/---

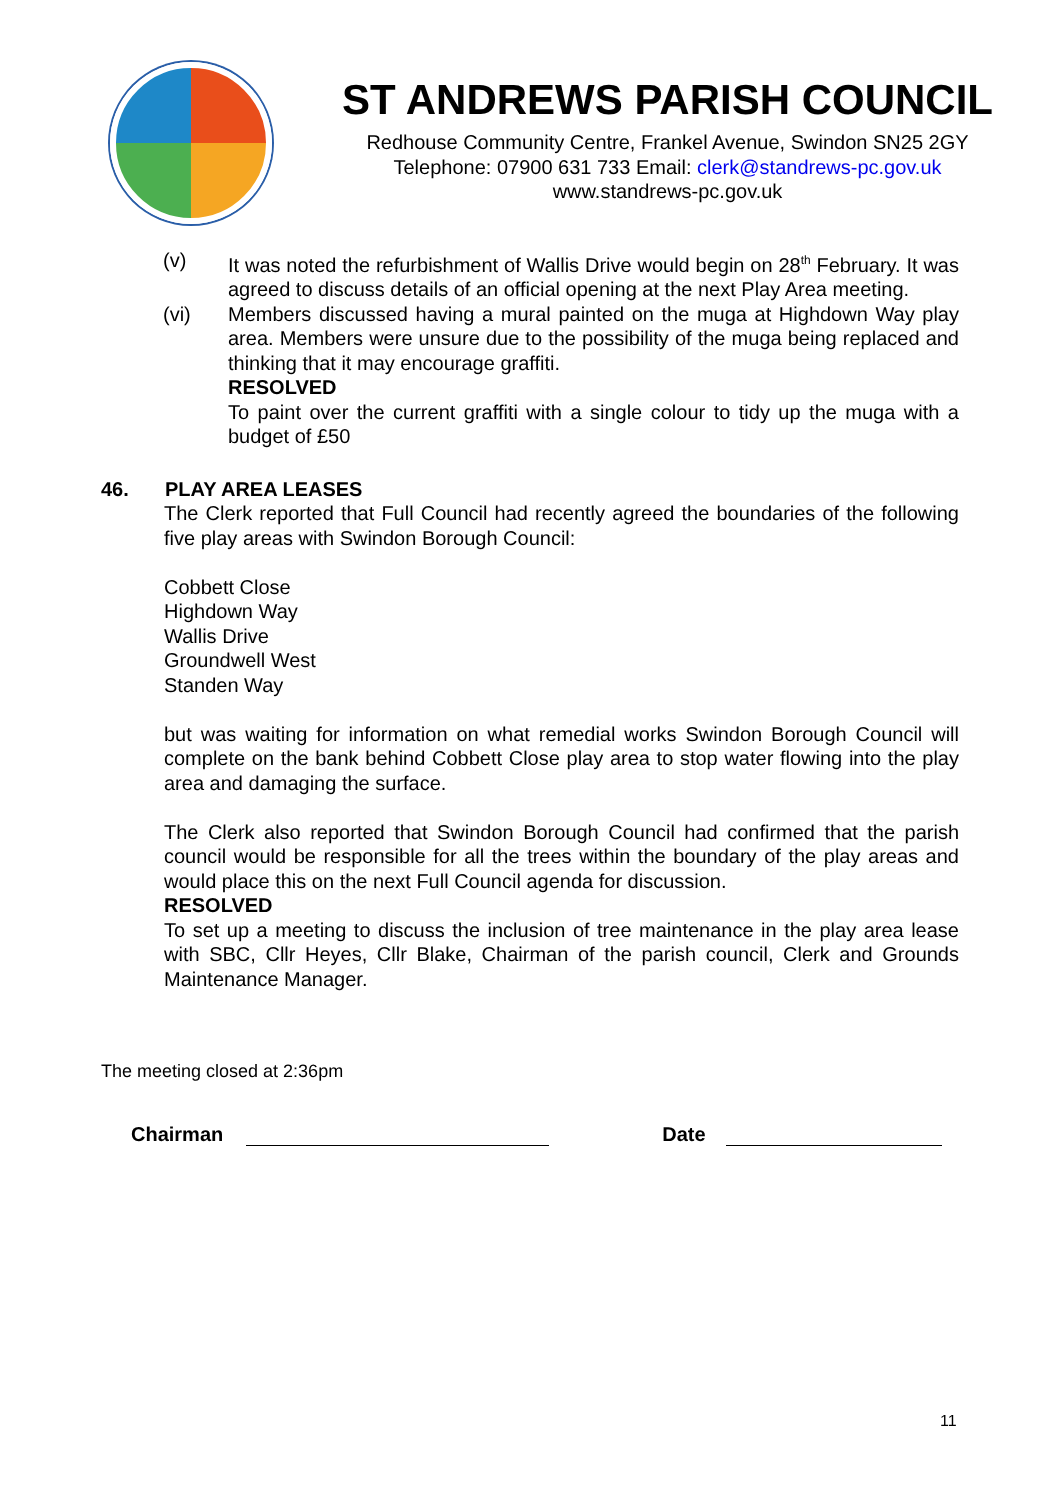ST ANDREWS PARISH COUNCIL
Redhouse Community Centre, Frankel Avenue, Swindon SN25 2GY
Telephone: 07900 631 733 Email: clerk@standrews-pc.gov.uk
www.standrews-pc.gov.uk
(v) It was noted the refurbishment of Wallis Drive would begin on 28<sup>th</sup> February. It was agreed to discuss details of an official opening at the next Play Area meeting.
(vi) Members discussed having a mural painted on the muga at Highdown Way play area. Members were unsure due to the possibility of the muga being replaced and thinking that it may encourage graffiti.
RESOLVED
To paint over the current graffiti with a single colour to tidy up the muga with a budget of £50
46. PLAY AREA LEASES
The Clerk reported that Full Council had recently agreed the boundaries of the following five play areas with Swindon Borough Council:
Cobbett Close
Highdown Way
Wallis Drive
Groundwell West
Standen Way
but was waiting for information on what remedial works Swindon Borough Council will complete on the bank behind Cobbett Close play area to stop water flowing into the play area and damaging the surface.
The Clerk also reported that Swindon Borough Council had confirmed that the parish council would be responsible for all the trees within the boundary of the play areas and would place this on the next Full Council agenda for discussion.
RESOLVED
To set up a meeting to discuss the inclusion of tree maintenance in the play area lease with SBC, Cllr Heyes, Cllr Blake, Chairman of the parish council, Clerk and Grounds Maintenance Manager.
The meeting closed at 2:36pm
Chairman
Date
11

\---

▶ [Description of the task]: Set down all of the entries exactly. Leave the pictures out.

▶ [Answer section]:
ST ANDREWS PARISH COUNCIL
Redhouse Community Centre, Frankel Avenue, Swindon SN25 2GY
Telephone: 07900 631 733 Email: clerk@standrews-pc.gov.uk
www.standrews-pc.gov.uk
(v) It was noted the refurbishment of Wallis Drive would begin on 28<sup>th</sup> February. It was agreed to discuss details of an official opening at the next Play Area meeting.
(vi) Members discussed having a mural painted on the muga at Highdown Way play area. Members were unsure due to the possibility of the muga being replaced and thinking that it may encourage graffiti.
RESOLVED
To paint over the current graffiti with a single colour to tidy up the muga with a budget of £50
46. PLAY AREA LEASES
The Clerk reported that Full Council had recently agreed the boundaries of the following five play areas with Swindon Borough Council:
Cobbett Close
Highdown Way
Wallis Drive
Groundwell West
Standen Way
but was waiting for information on what remedial works Swindon Borough Council will complete on the bank behind Cobbett Close play area to stop water flowing into the play area and damaging the surface.
The Clerk also reported that Swindon Borough Council had confirmed that the parish council would be responsible for all the trees within the boundary of the play areas and would place this on the next Full Council agenda for discussion.
RESOLVED
To set up a meeting to discuss the inclusion of tree maintenance in the play area lease with SBC, Cllr Heyes, Cllr Blake, Chairman of the parish council, Clerk and Grounds Maintenance Manager.
The meeting closed at 2:36pm
Chairman
Date
11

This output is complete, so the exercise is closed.